D’abord l’apprentissage, les tomettes que l’on engobe, sèchent naturellement au soleil, puis le four à bois, avec ses quinze jours et ses quinze nuits de cuisson, et l’émaillage, la recherche des formes, des couleurs, la naissance de toutes les pièces céramiques.



Simultanément, des rencontres : Max Ernst, Tobas et ses copains de l’école de Nice, Fred Sourdive et J. A. Perrier, les sages de la céramique, et aussi des décorateurs, des architectes qui lui ont fait confiance, tel Albert Caviezel, qui lui a permis de réaliser des milliers de mètres carrés à Engelberg en Suisse, de même des chantiers aux Etats-Unis, au Japon, au Canada…

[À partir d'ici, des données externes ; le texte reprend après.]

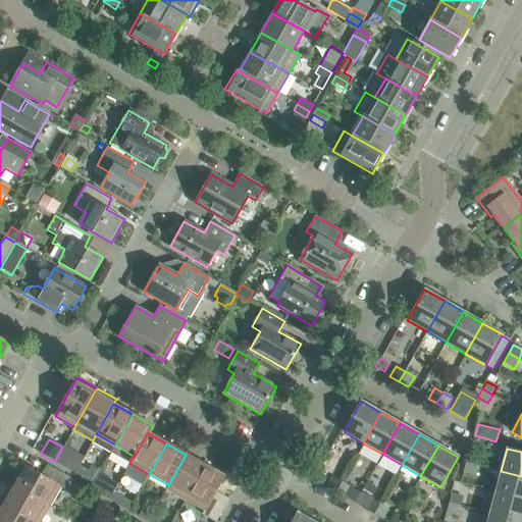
[(468,453),(466,462),(477,465),(479,456),(468,453)]
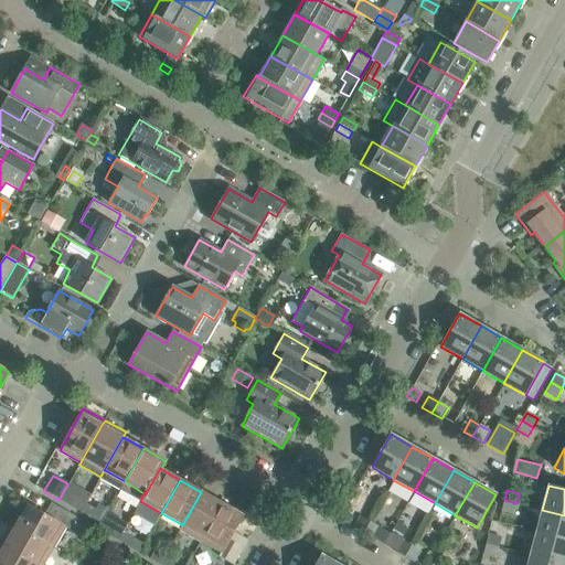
[(222,503),(201,492),(182,525),(180,530),(200,541),(222,503)]
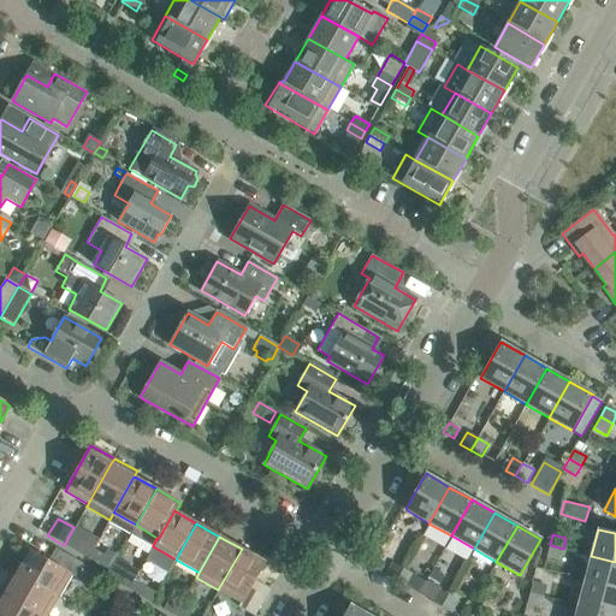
[(76,552),(87,558),(93,549),(82,543),(76,552)]
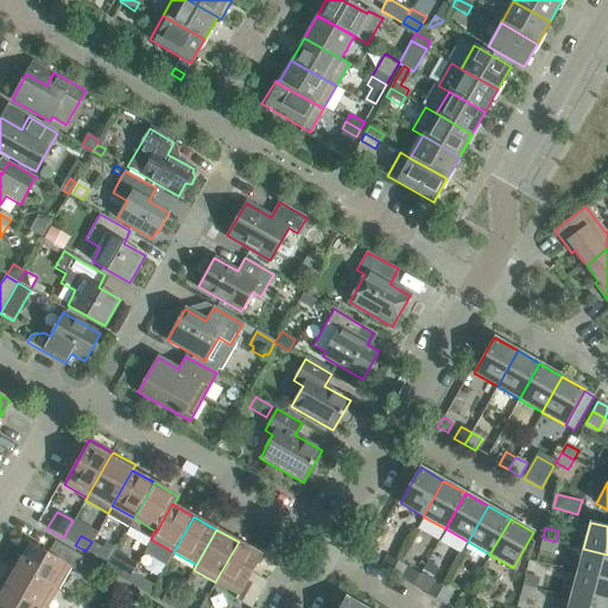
[(553,551),(556,542),(543,538),(540,549),(553,551)]
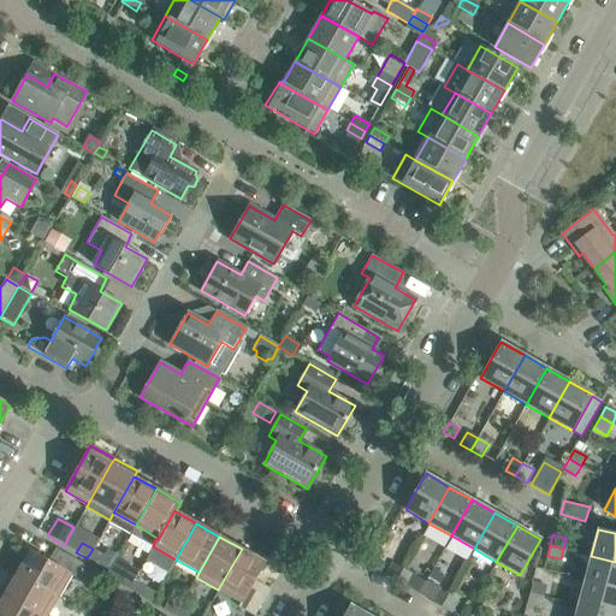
[(16,575),(57,598),(70,575),(75,578),(83,563),(55,548),(48,561),(30,550),(16,575)]
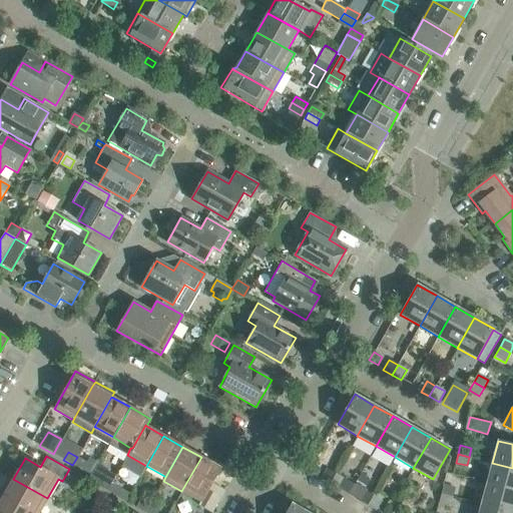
[(77,457),(72,465),(82,471),(87,463),(77,457)]
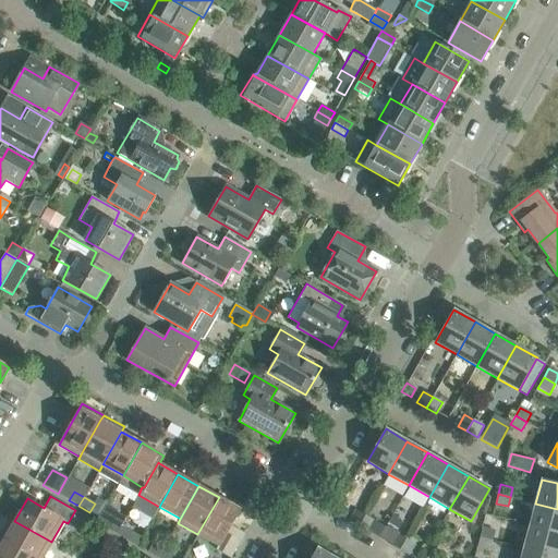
[(241,509),(219,497),(197,534),(218,546),(216,549),(230,557),(244,534),(231,525),(241,509)]
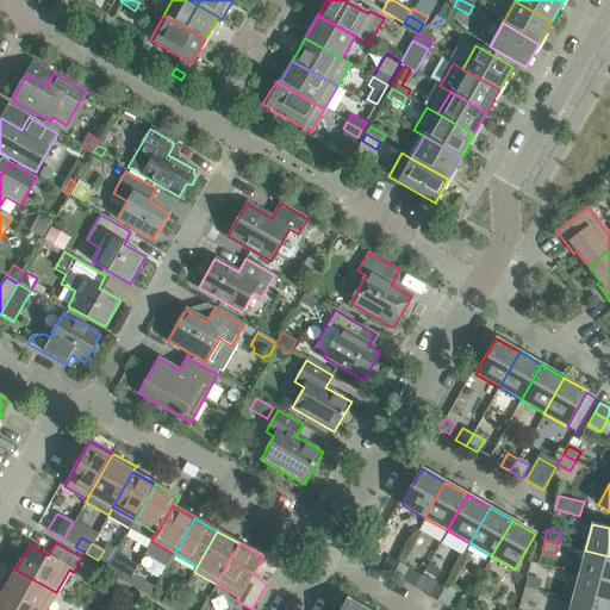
[(609,556),(585,551),(578,576),(609,583),(609,556)]
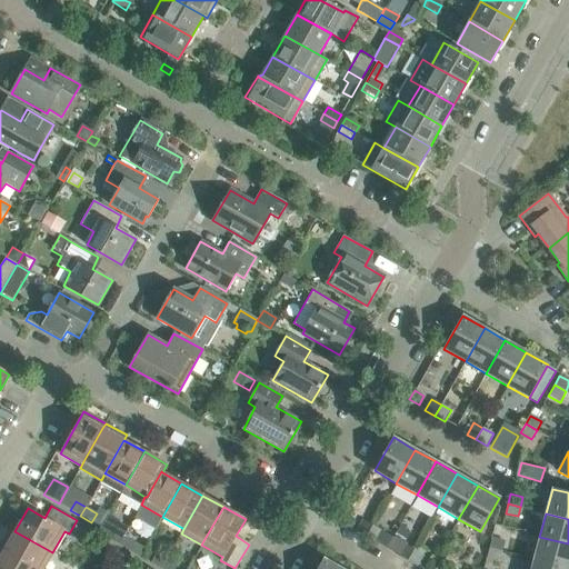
[(356,531),(365,537),(371,526),(362,520),(356,531)]
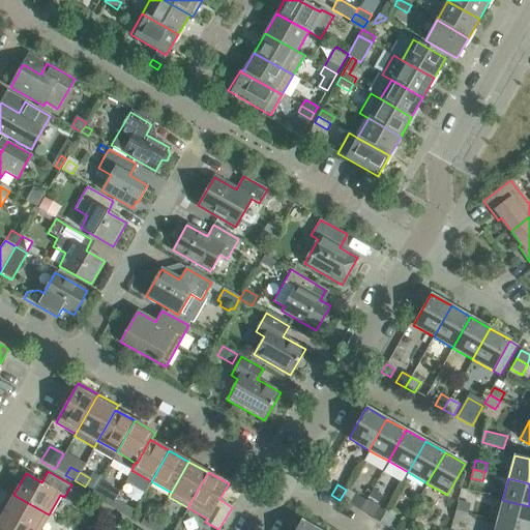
[(346,490),(340,500),(350,506),(356,495),(346,490)]
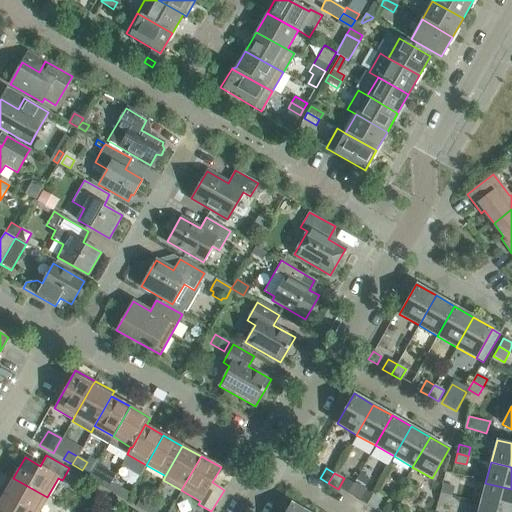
[(360,474),(356,481),(364,486),(368,479),(360,474)]
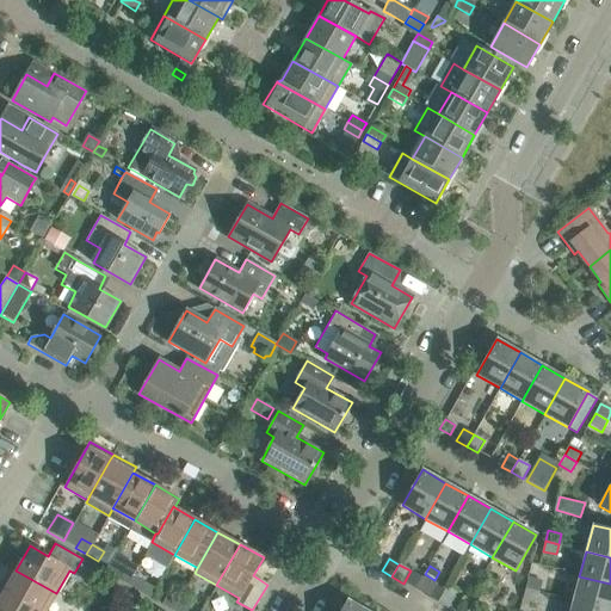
[(128,585),(133,575),(122,569),(117,579),(128,585)]
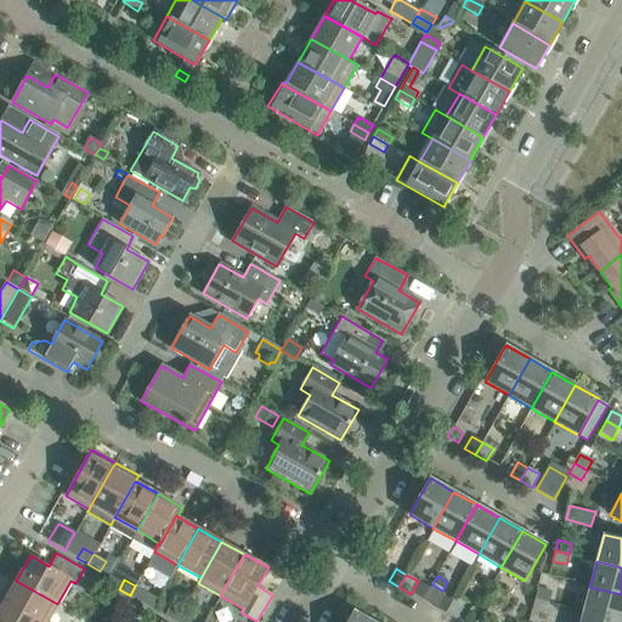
[(9,584),(0,599),(0,600),(4,603),(38,621),(46,621),(57,604),(16,581),(13,587),(9,584)]
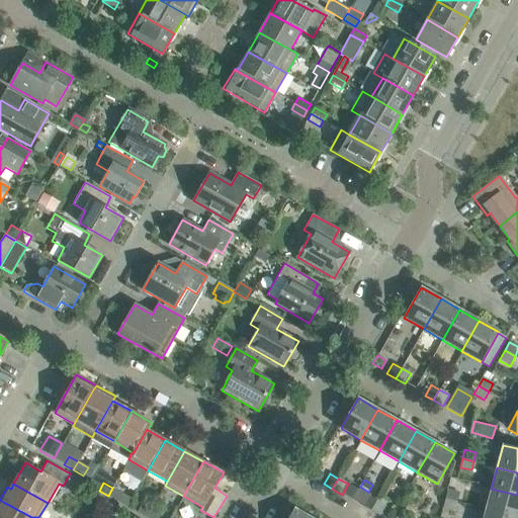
[(122,494),(112,488),(108,496),(117,502),(122,494)]
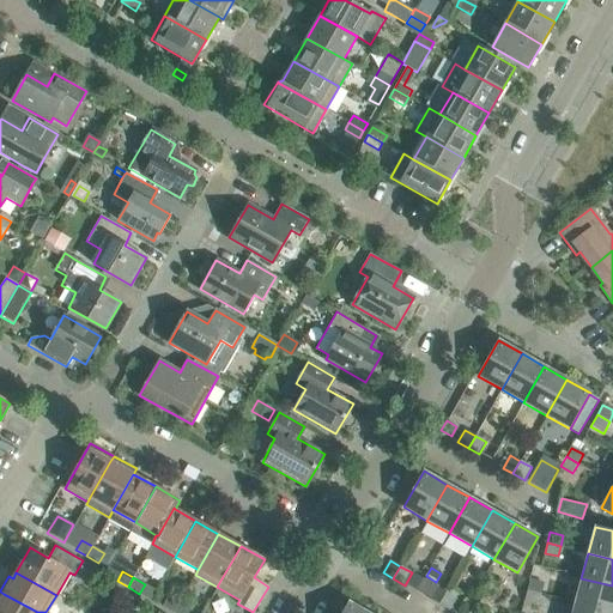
[(527,590),(540,595),(544,583),(529,578),(527,590)]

Alain VAGH, riche de tous ces contacts et réalisations, tout en conservant les bases d’une production de terre cuite traditionnelle y adjoint des créations pures «les petits pavés», ces drôles de petits trapèzes qui tournent, grimpent, ondulent et qui forment des soleils qui s’entrecroisent, se mélangent avec bonheur. Il crée aussi des carreaux estampés en relief, cloisonnés, pleins d’humour et de couleurs.  Puis, il y a des clins d’œil, la voiture, le bateau, la vespa, le vélo,… en céramique. Mais aussi incroyablement technique, avec toutes ces pièces spéciales : cornière, talon, corniche, demi rond, quart de rond, sorties tout droit de sa production et qui démontrent par là l’immense créativité que permettent ses céramiques.